What Should NATO Do Now?
Now is the time for NATO to reaffirm its Article 5 commitments. Its core obligation is to defend its members. As a key aspect in maintaining peaceful relations with non-member neighbors, it also has taken on the important duty of supporting its partners bordering Russia, notably including Finland and Sweden, in part by keeping the door to membership open. As in 2008, when Russia invaded Georgia, NATO must do whatever it can to stop Russian aggression, express support and solidarity with its allies and partners on the front line, and, in the long term, roll back Russian gains.
Beyond its member states, NATO should continue to provide military equipment and humanitarian support to those fighting against Russian domination and to ensure NATO’s eastern flank remains solidly defended.
What Putin craves is for a new Russian empire to be recognized as a great power. He should be isolated on the world stage, denied a voice in transatlantic security dialogues, and surrounded by a stable circle of democracies.
In June, Spain will host a NATO Summit that will unveil the latest version of its Strategic Concept, a document that is meant to guide NATO’s ambitions for a decade or more. The last Strategic Concept was promulgated in 2010. The most important element of that document should be formally identifying Russia as the foremost threat to transatlantic security. In 2017, the NATO Secretary General said Russia was not a threat. Today, the Alliance needs to affirm that Russia is without question the biggest threat to stability and security in Europe, and to develop the mechanisms and policies to guarantee its members’ safety and security.
NATO should also reaffirm its open door to those nations that meet the its established criteria.

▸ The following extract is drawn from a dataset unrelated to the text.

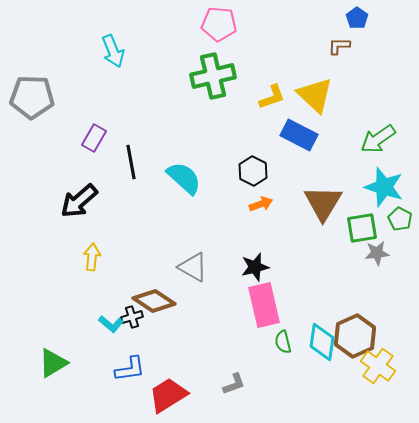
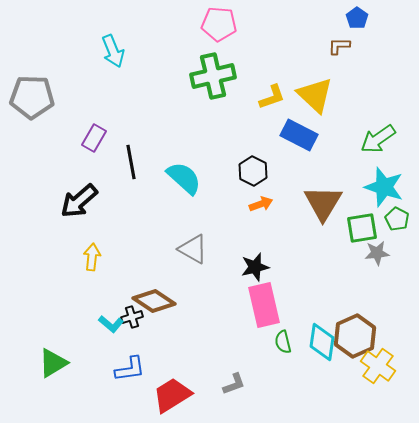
green pentagon: moved 3 px left
gray triangle: moved 18 px up
red trapezoid: moved 4 px right
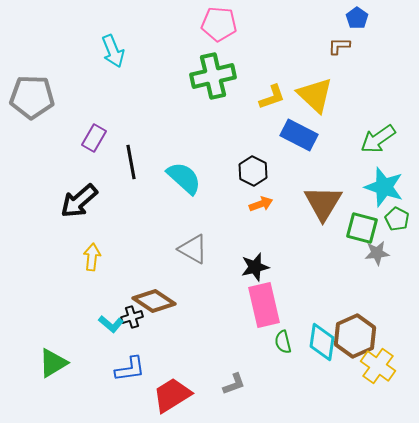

This would of course include countries such as Sweden and Finland, now the subject of explicit threats the Russian government. Some will argue that, by proffering theoretical future membership, NATO is setting these nations up to be attacked by Moscow as Georgia and Ukraine were. But retreating from the open door policy because of Putin’s actions in Ukraine only rewards his naked aggression and dashes the hopes of millions who want to be part of the greater transatlantic community.
In the lead up to the Summit, NATO should reaffirm the suspension of the NATO-Russian Council that dates to Russia’s seizure of Crimea and destabilization of eastern Ukraine in 2014. Russia has suspended its mission to NATO and ordered NATO’s office in Moscow to be closed. There is no point in maintaining the fiction that Putin or his flunkies have any interest in an institutional link with NATO. But it is worth preserving the promise and hope that a post-Putin Russia that returns to a democratic trajectory can be a partner and even a member of NATO if it stops oppressing its neighbors.
NATO will need to address the security issues it thought it resolved in the NATO-Russia Founding Act. Chief among these will be the forward deployment of major combat units on the territory of new member states and the potential stationing of conventional short- and intermediate-range ballistic missiles. For now, the issue of forward deployment of nuclear systems may not be necessary, but NATO should preserve its right to do so if Russia continues to make both implicit and explicit nuclear threats.
NATO is more unified today in the face of Russian aggression than it has been in decades. The Summit in four months is an important opportunity to focus the alliance’s attention on its core mission of mutual defense. Putin’s actions have presented NATO’s leaders with the chance to reinvigorate the alliance and to take steps to protect a Europe whole, free, and, hopefully, at peace. If NATO’s leaders fail to seize the moment and treat the 2022 Madrid Summit like any other, they will do serious damage to the European security order, and by extension global security. If, however, NATO succeeds in reinforcing the alliance’s deterrent position and recommits to the common defense and security of Europe, it is quite possible Putin’s actions in Ukraine will bring about an even stronger alliance than he ever feared he would face.